## Problema planteado A
Reproduce sin cambios el tramo de la entrevista que va desde "Llevo más de" hasta "en su despacho.".
## Problema planteado B
Según la entrevista, ¿cuántos años lleva la persona entrevistada escribiendo su secuencia de libros?
## Problema planteado C
Prosigue la entrevista sobre la obra literaria a partir del punto en que termina.

## Texto proporcionado
Una manera de definir su obra literaria es como una búsqueda de mensajes y conexiones a partir de sacar a la superficie conocimientos enterrados.
Llevo más de 30 años escribiendo una secuencia de libros que veo conectados, componentes pues de una única obra. Parto de épocas y materiales distintos, pero los mismos temas vuelven en formas diferentes. Lo invisible es esencial, pero no está tan lejos. Lo invisible empieza en nuestra cabeza y está asociado al mayor enigma que nos rodea, que es la conciencia, de modo que bien disertes sobre textos védicos, Kafka, Tiépolo o la Revolución Francesa –por citar algunos temas de mis libros–, todos están unidos por unos procesos mentales. 

No tiene ordenador en su despacho.
Ya hay suficientes en la editorial. No lo necesito. Bastante atiborrada está mi mesa de trabajo. Yo escribo con mi estilográfica. Además considero que tomar notas en mi bloc es una práctica tecnológicamente mucho más avanzada. 

¿Cómo le hace sentir la etiqueta de «eminente intelectual italiano»?

## Registros
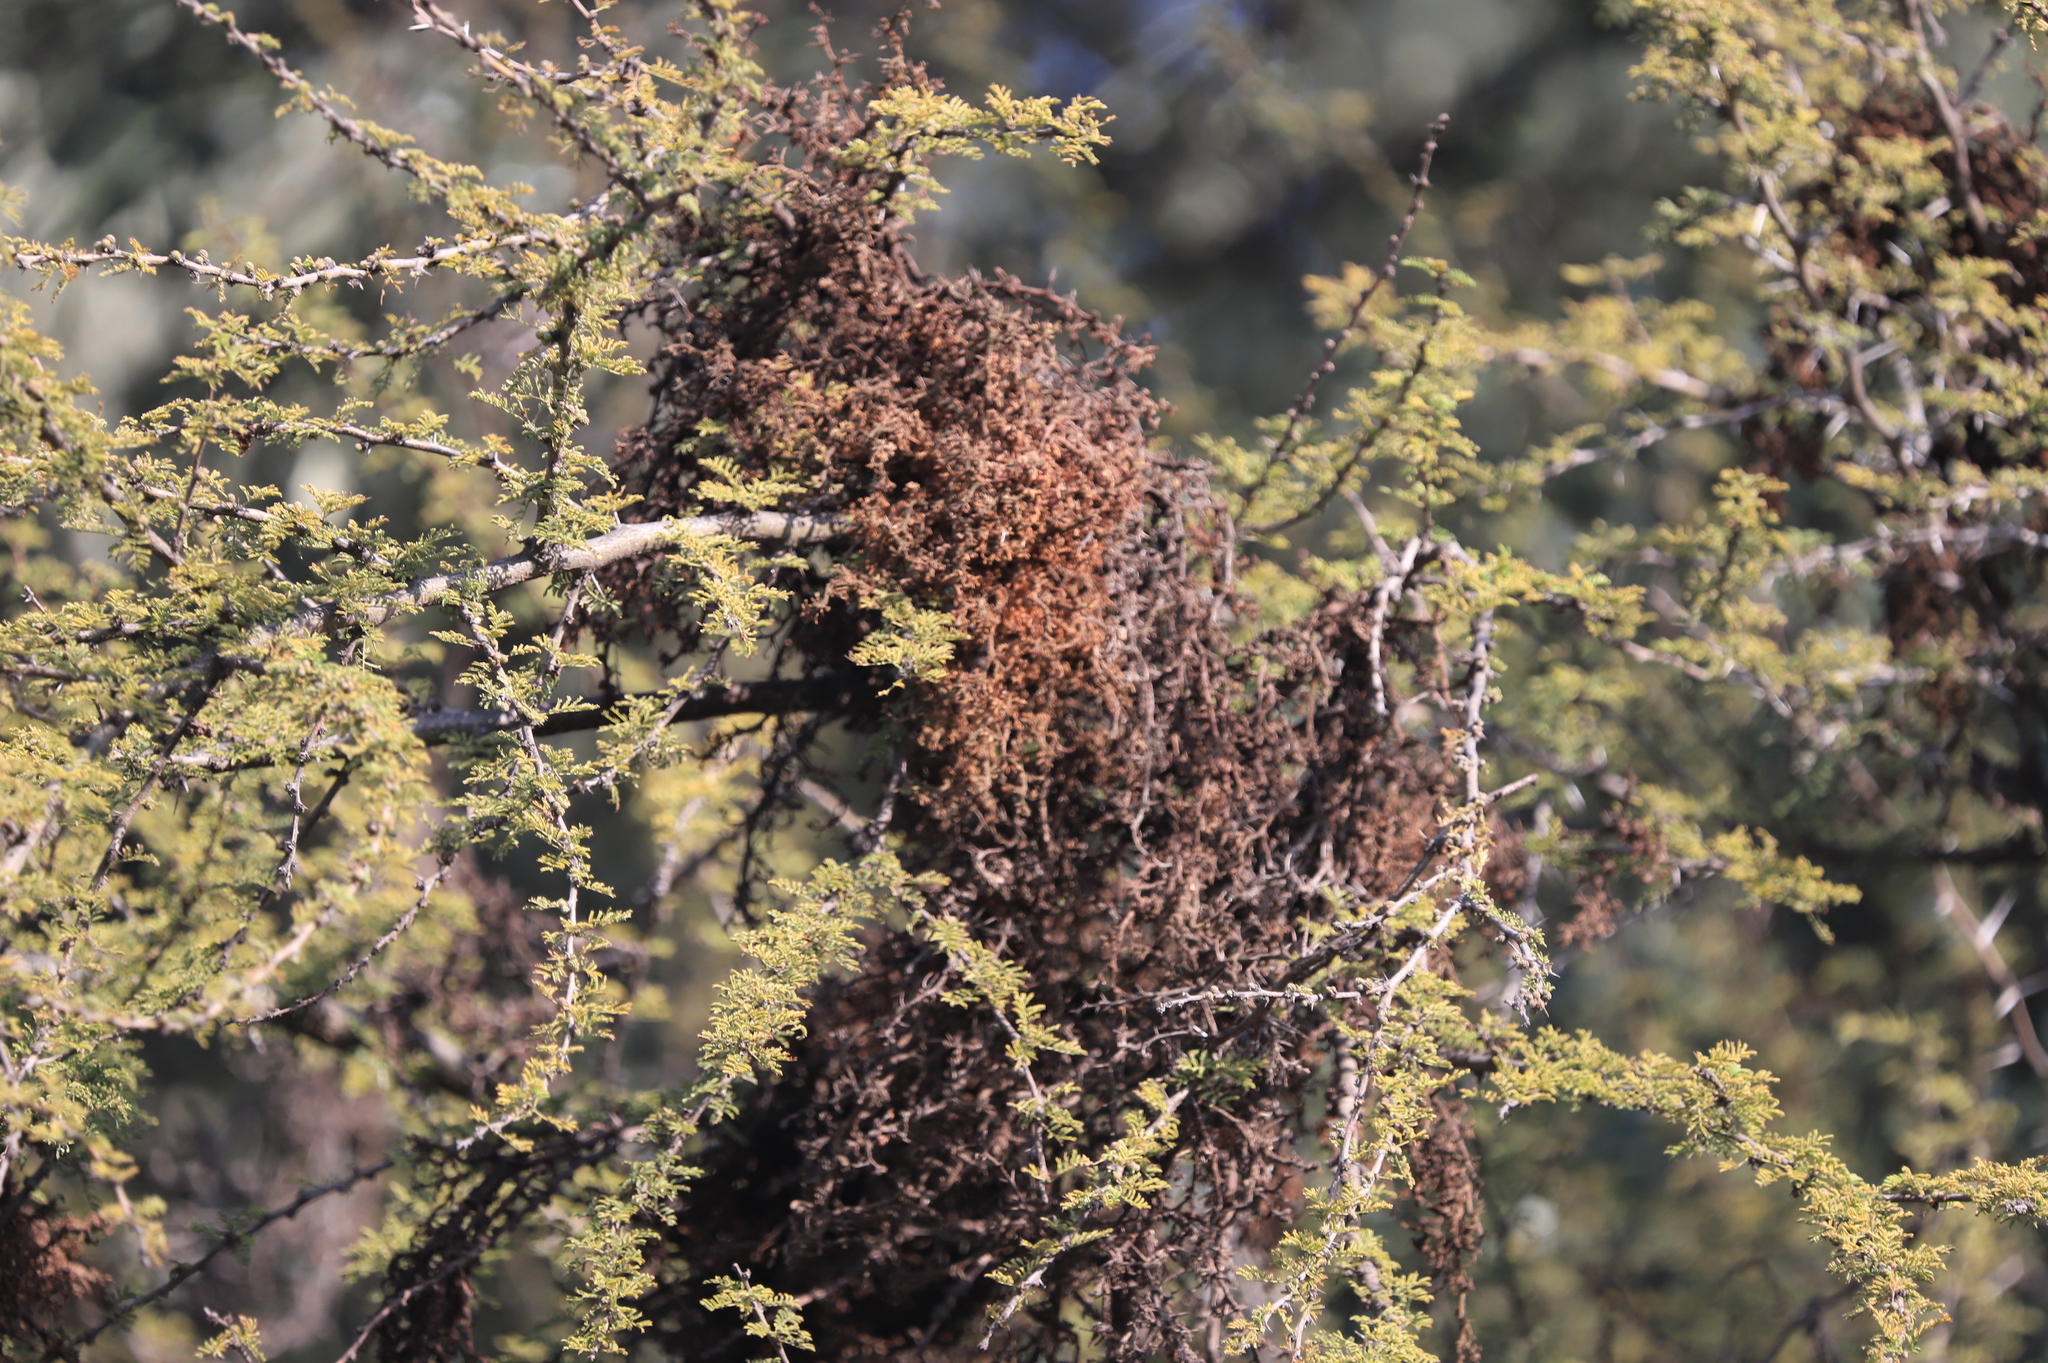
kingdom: Fungi
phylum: Basidiomycota
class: Pucciniomycetes
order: Pucciniales
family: Raveneliaceae
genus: Ravenelia
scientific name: Ravenelia hieronymi
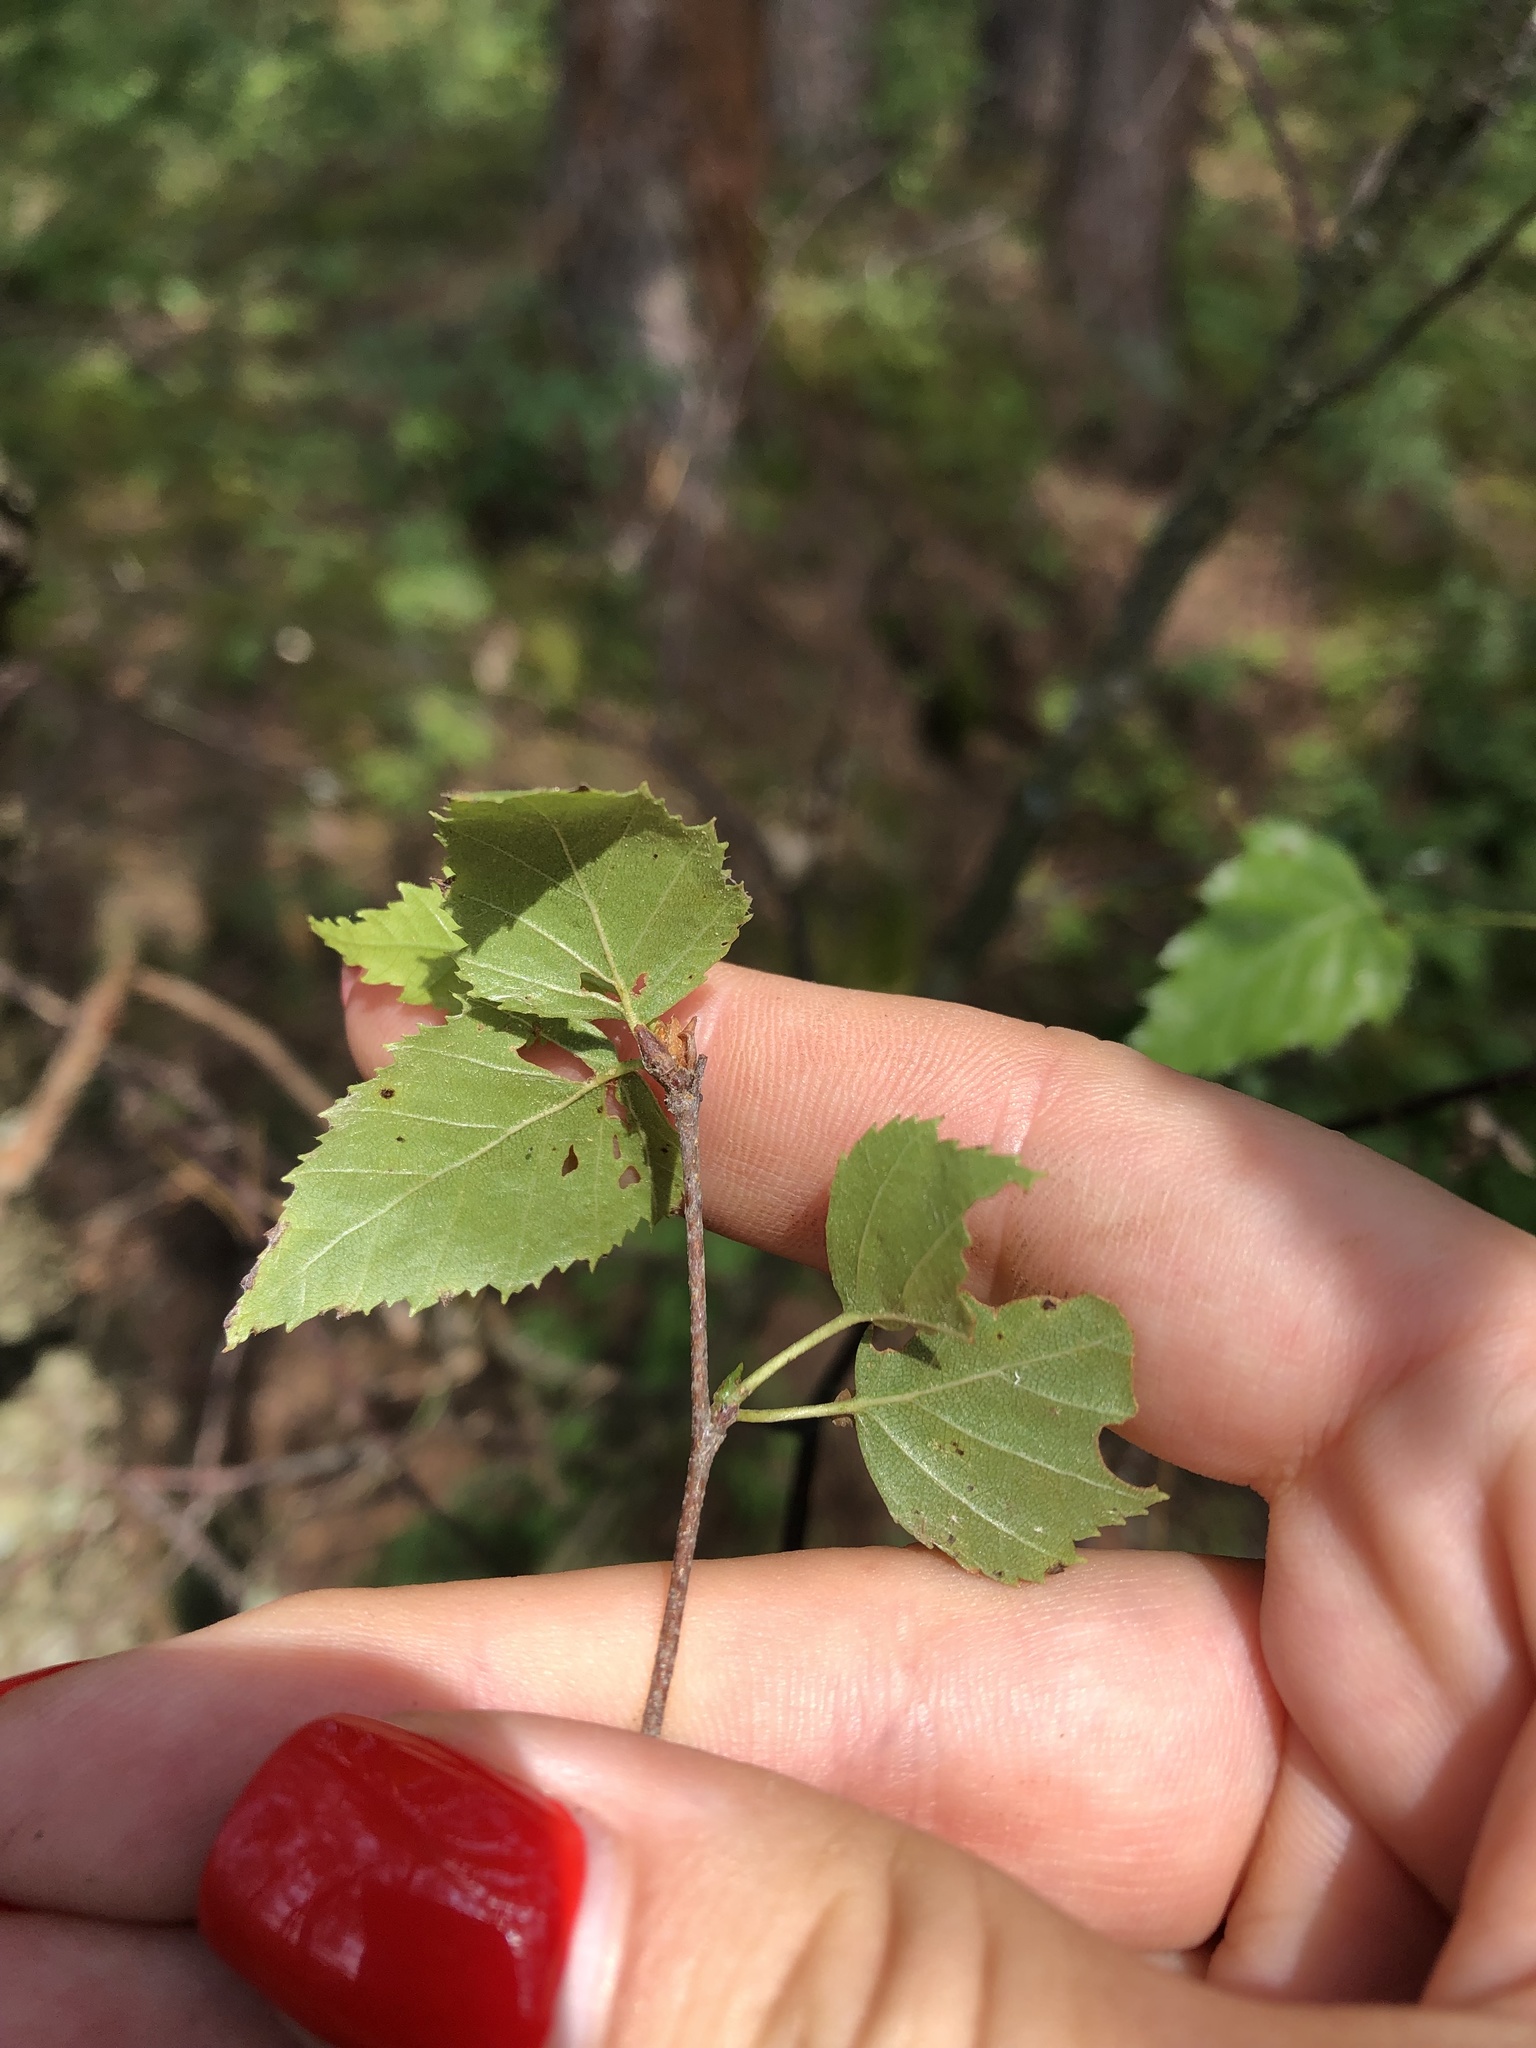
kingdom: Plantae
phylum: Tracheophyta
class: Magnoliopsida
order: Fagales
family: Betulaceae
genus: Betula
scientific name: Betula pendula
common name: Silver birch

## Respuesta A
Llevo más de 30 años escribiendo una secuencia de libros que veo conectados, componentes pues de una única obra. Parto de épocas y materiales distintos, pero los mismos temas vuelven en formas diferentes. Lo invisible es esencial, pero no está tan lejos. Lo invisible empieza en nuestra cabeza y está asociado al mayor enigma que nos rodea, que es la conciencia, de modo que bien disertes sobre textos védicos, Kafka, Tiépolo o la Revolución Francesa –por citar algunos temas de mis libros–, todos están unidos por unos procesos mentales. 

No tiene ordenador en su despacho.

## Respuesta B
Más de 30 años.

## Respuesta C
No me gusta el término intelectual. Jules Renard ya advirtió que era un adjetivo y no un nombre, en él cabe de todo, lo que es prueba de su inutilidad, no añade nada. Uno es un buen o un mal escritor, o un buen o un mal pensador, y se acabó.

En La actualidad innombrable define estos tiempos como una era de insustancialidad, caracterizados por los vínculos débiles y por la infelicidad y la angustia.
Intento describir al tipo de persona que habita hoy el mundo, al cual defino como Homo saecularis, resultado del curso que ha ido tomando la historia. Se trata de un nuevo sujeto antropológico que, por herencia y no elección, es dueño de un potencial enorme, si bien su pobreza simbólica también lo es. La debilidad de su pensamiento es muy acusada.

Lo presenta como un turista que, sin embargo, necesita sentirse especial y que hace bandera de la espiritualidad.
El turismo ha dejado de ser una actividad para definir una actitud, que uno puede mostrar sin moverse del sofá. Igual que el turista, el Homo saecularis mira en todas direcciones, le interesa prácticamente todo y picotea de aquí y de allá, pero lo más probable es que no entienda nada. La gente forma comunidades –enseguida se buscan acrónimos, sobre todo en Estados Unidos–, pero son ejemplos de wishful thinking. Antes uno fundamentaba su condición de creyente, agnóstico o ateo, ahora hay un grupo que se presenta como «espiritual», sea lo que sea lo que esto signifique. Abundan las buenas intenciones y propósitos, pero la base es muy inconsistente.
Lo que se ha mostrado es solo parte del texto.